ActuSF : Marrant, parce que c’est aussi le premier qui ne sorte ni dans une collection SF, ni dans une collection polar ?
Maurice G. Dantec : C’est exact là encore, mais peut-être que c’est parce que les éditions Albin Michel sont les premières à avoir compris qu’au XXIème siècle, la dénomination dite « science fiction » avait changé de signification. Parce que nous sommes déjà dans la science-fiction. Le clonage, et probablement le clonage humaine a déjà commencé, les mutations transgéniques sont là, la biocybernétique est toujours expérimentale, mais plus pour très longtemps, donc ça y est. C’est parti. La science fiction reste une littérature de l’Imaginaire, mais ce n’est plus qu’une littérature de la prospective. C’est déjà une littérature du présent.

ActuSF : Et c’est pour ça que vous avez choisi un univers cyberpunk ?
Maurice G. Dantec : Là on entre dans la problématique des étiquettes…

ActuSF : Enfin vous êtes tout de même plus proche de Gibson que d’Asimov ?
********************
_ÉNONCÉ 1_
Recopiez à l'identique l'ensemble des fiches qui suivent, en omettant les images.
********************
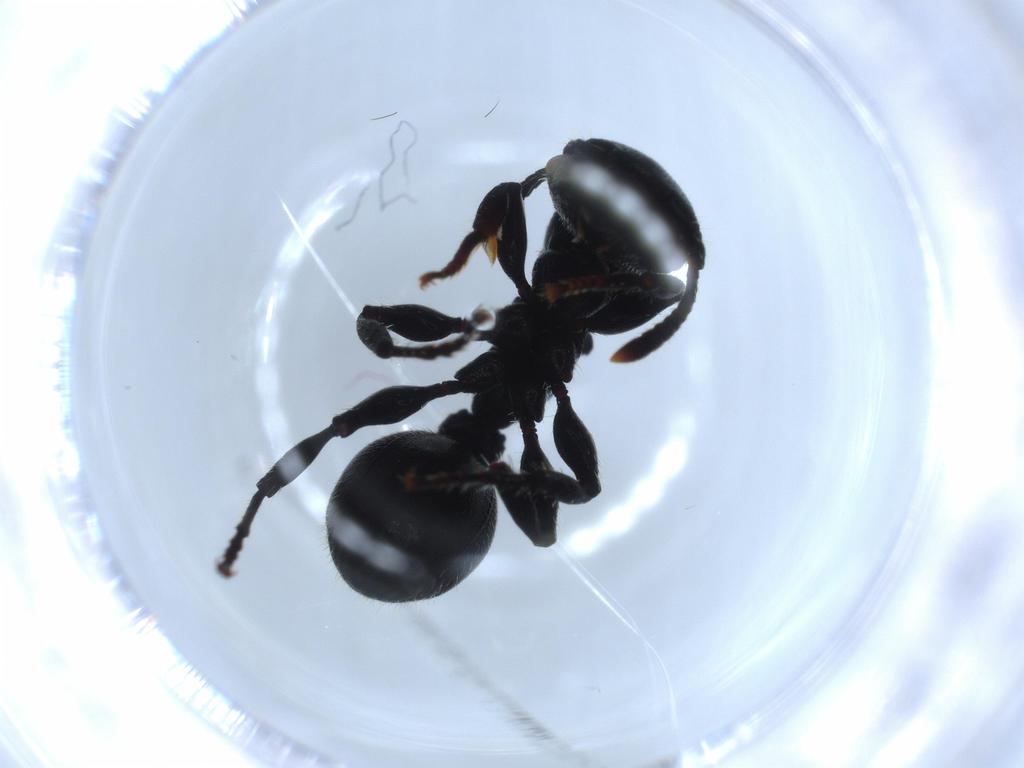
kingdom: Animalia
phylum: Arthropoda
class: Insecta
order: Hymenoptera
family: Formicidae
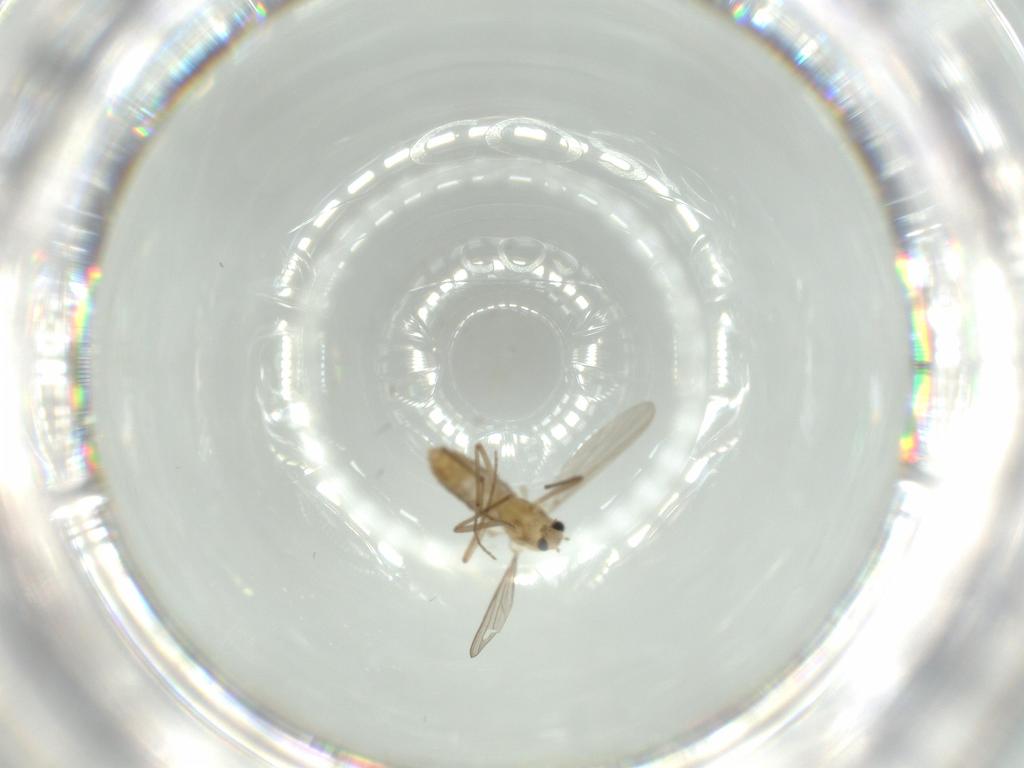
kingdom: Animalia
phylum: Arthropoda
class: Insecta
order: Diptera
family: Chironomidae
********************
_ÉNONCÉ 2_
Dans l'entretien, Maurice G. Dantec cite des domaines scientifiques pour affirmer que nous sommes déjà dans la science-fiction. Dressez la liste de ces domaines.

_CORRIGÉ 1_
kingdom: Animalia
phylum: Arthropoda
class: Insecta
order: Hymenoptera
family: Formicidae
kingdom: Animalia
phylum: Arthropoda
class: Insecta
order: Diptera
family: Chironomidae

_CORRIGÉ 2_
- le clonage
- les mutations transgéniques
- la biocybernétique